Cold water pull for Pella tug
The Pella built PS-45 multifunction rescue tug being kitted out in the Leningrad shipyard (Russian Federation) has a very broad set of operations to cover, piling pressure on the towing kit which has to deal with high loads on the line – and ice on the deck.
Firstly, the 48m long by 13m beam tug is to be tasked with all kinds of towage operations, covering more than just 10 kts escort duties and assisting distressed vessels. Its 80 tonne bollard pull will be used for harbour tractor work, help to move offshore structures and lend a hand with subsea maintenance operations and, according to Francisco Oliver Rivera of Fluidmecanica, it will also be used for the towing of Russian Navy submarines.
More, this is to take place in both open water and ice conditions: the tug even has ice-breaking capability, being designed to get through 1m ice at somewhere between 2kt and 5kt speeds.

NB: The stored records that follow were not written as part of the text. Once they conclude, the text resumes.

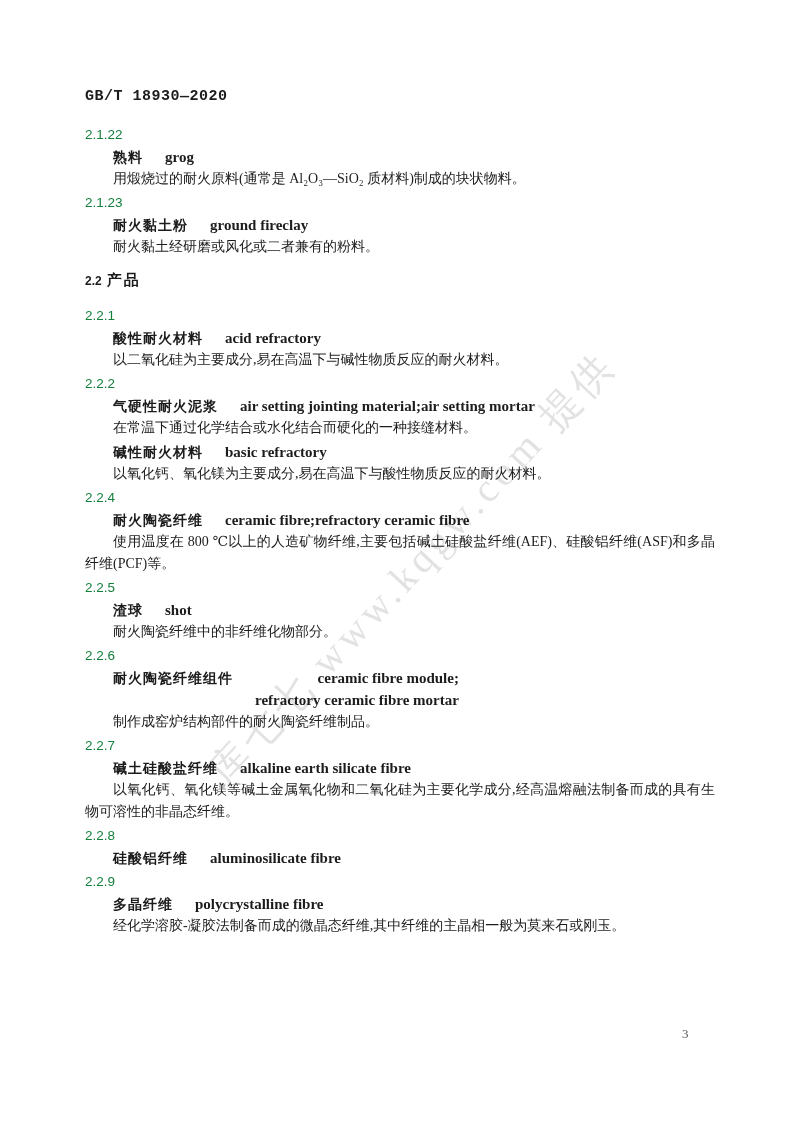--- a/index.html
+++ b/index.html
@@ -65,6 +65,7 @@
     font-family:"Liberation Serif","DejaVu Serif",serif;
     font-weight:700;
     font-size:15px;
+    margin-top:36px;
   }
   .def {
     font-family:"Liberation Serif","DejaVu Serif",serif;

However, all this has an impact on the deck gear. Given the kinds of loads that could mount up on the line, the pair of big Fluidmecanica pulling pieces need to be extremely robust: both the fore windlass and aft winch are automatic escort winches, having line and pull monitoring plus automatic load adjustment: because of the conditions, Mr Rivera explained: “All equipment is heated, not only the gearboxes which have a heated bath, but also the hydraulic oil and control cabinet has their own heating devices.” Alongside this is a GMH-type tow hook that comes with load monitoring screen and automatic release option: this will be used for extended towage operations, another useful feature being that it keeps the pull records.
Since the tug also has to cover search and rescue, evacuation and at the same time act as a supply boat for both specialised equipment and technical staff, the cargo crane is has a load capacity of 11 tonnes at 18.5m outreach with a multifunction operation. This allows easy loading of stores and containers and also comes with a specifically designed auxiliary winch that allows for emergency recovery of people from the water.
Fluidmecanica is also responsible for the 480kW hydraulic drive which underpins the deck equipment and also runs the 200kW bow thruster, a necessity given harbour and near-structure operations.
Classified by the Russian Maritime Register of Shipping there is pretty much no end to what is expected of this small but sturdy tug: it’s going to be able to evacuate personnel and will also take on oil spills and firefighting operations on both land and marine structures, including being able to extinguish waterborne burning fuel oil.